Noting that same-sex marriages are now permitted and recognized in the state as a result of several federal court decisions, the general counsel for the North Carolina Administrative Office of the Courts advised in a memo last week that a magistrate who conducts other marriages may not — regardless of the reason — refuse to perform the ceremony for a same-sex couple for whom a marriage license has been issued by the register of deeds.  Emphasizing that “performing marriage ceremonies is a ministerial act authorized as an official ‘additional power’ of magistrates,” the memo concludes that, if a valid marriage license is presented, a magistrate has the statutory duty “to conduct the marriage between the persons named in the license in the same manner as the magistrate would conduct any other marriage.” The memo states that a failure to do so would violate the equal protection clause of the U.S. Constitution and the oath the magistrate swore upon taking office to uphold the constitution and laws of the U.S. and would constitute a failure to perform a duty of the office. The memo cites Canon 2A of the North Carolina code of judicial conduct (“a judge should respect and comply with the law and should conduct himself/herself at all times in a manner that promotes public confidence in the integrity and impartiality of the judiciary”) and Canon 3 (“a judge should perform the duties of the judge’s office impartially and diligently”).

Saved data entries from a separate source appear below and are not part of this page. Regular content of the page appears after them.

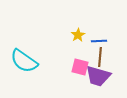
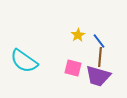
blue line: rotated 56 degrees clockwise
pink square: moved 7 px left, 1 px down
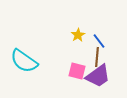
brown line: moved 3 px left
pink square: moved 4 px right, 3 px down
purple trapezoid: rotated 52 degrees counterclockwise
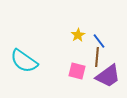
purple trapezoid: moved 10 px right
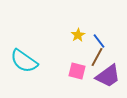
brown line: rotated 24 degrees clockwise
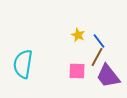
yellow star: rotated 16 degrees counterclockwise
cyan semicircle: moved 1 px left, 3 px down; rotated 64 degrees clockwise
pink square: rotated 12 degrees counterclockwise
purple trapezoid: rotated 88 degrees clockwise
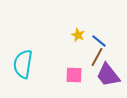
blue line: rotated 14 degrees counterclockwise
pink square: moved 3 px left, 4 px down
purple trapezoid: moved 1 px up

Citing the corresponding provisions in its state code, the Washington State Commission on Judicial Conduct admonished a judge for, after same-sex marriage was approved by voters, publicly stating that he would not perform same-sex marriages but continuing to perform opposite-sex marriages. The judge accepted “the Commission’s determination that, by announcing he would not solemnize same-sex marriage due to his philosophical and religious concerns while continuing to solemnize opposite-sex marriages, he appeared to express a discriminatory intent against a statutorily protected class of people thereby undermining public confidence in his impartiality . . . .” The Commission stated:

Respondent is not required as a judicial officer to solemnize marriages. Having chosen to make himself available to solemnize some weddings, however, he is bound by the Code of Judicial Conduct to do so in a way that does not discriminate or appear to discriminate against a statutorily protected class of people.

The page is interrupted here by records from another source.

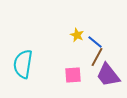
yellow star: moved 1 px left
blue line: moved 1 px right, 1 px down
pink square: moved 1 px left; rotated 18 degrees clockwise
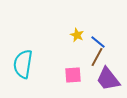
blue line: moved 3 px right
purple trapezoid: moved 4 px down
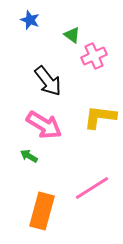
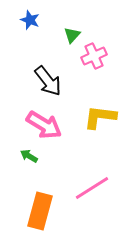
green triangle: rotated 36 degrees clockwise
orange rectangle: moved 2 px left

The Code of Judicial Conduct imposes on judicial officers a specific, enforceable obligation to avoid bias and the appearance of bias. These obligations go beyond those imposed on others who serve the general public, reflecting the unique and integral role judicial officers play in our constitutional scheme of justice honoring the rule of law. Judges must not only be impartial, but must also be perceived as impartial, in order to properly fulfill that role . . . .

By even temporarily acting in a discriminatory fashion toward gay men and lesbians, in stating that he would not solemnize their marriages when he continued to solemnize heterosexual marriages, and by commenting on that decision publicly, a reasonable person could objectively conclude that he might act in a discriminatory fashion toward gay or lesbian litigants, lawyers, or witnesses.

In contrast, the New York Advisory Committee on Judicial Ethics ducked the issue by stating whether a judge may adopt a policy that distinguishes between same-sex and opposite-sex couples was primarily a legal question, not a question of ethics.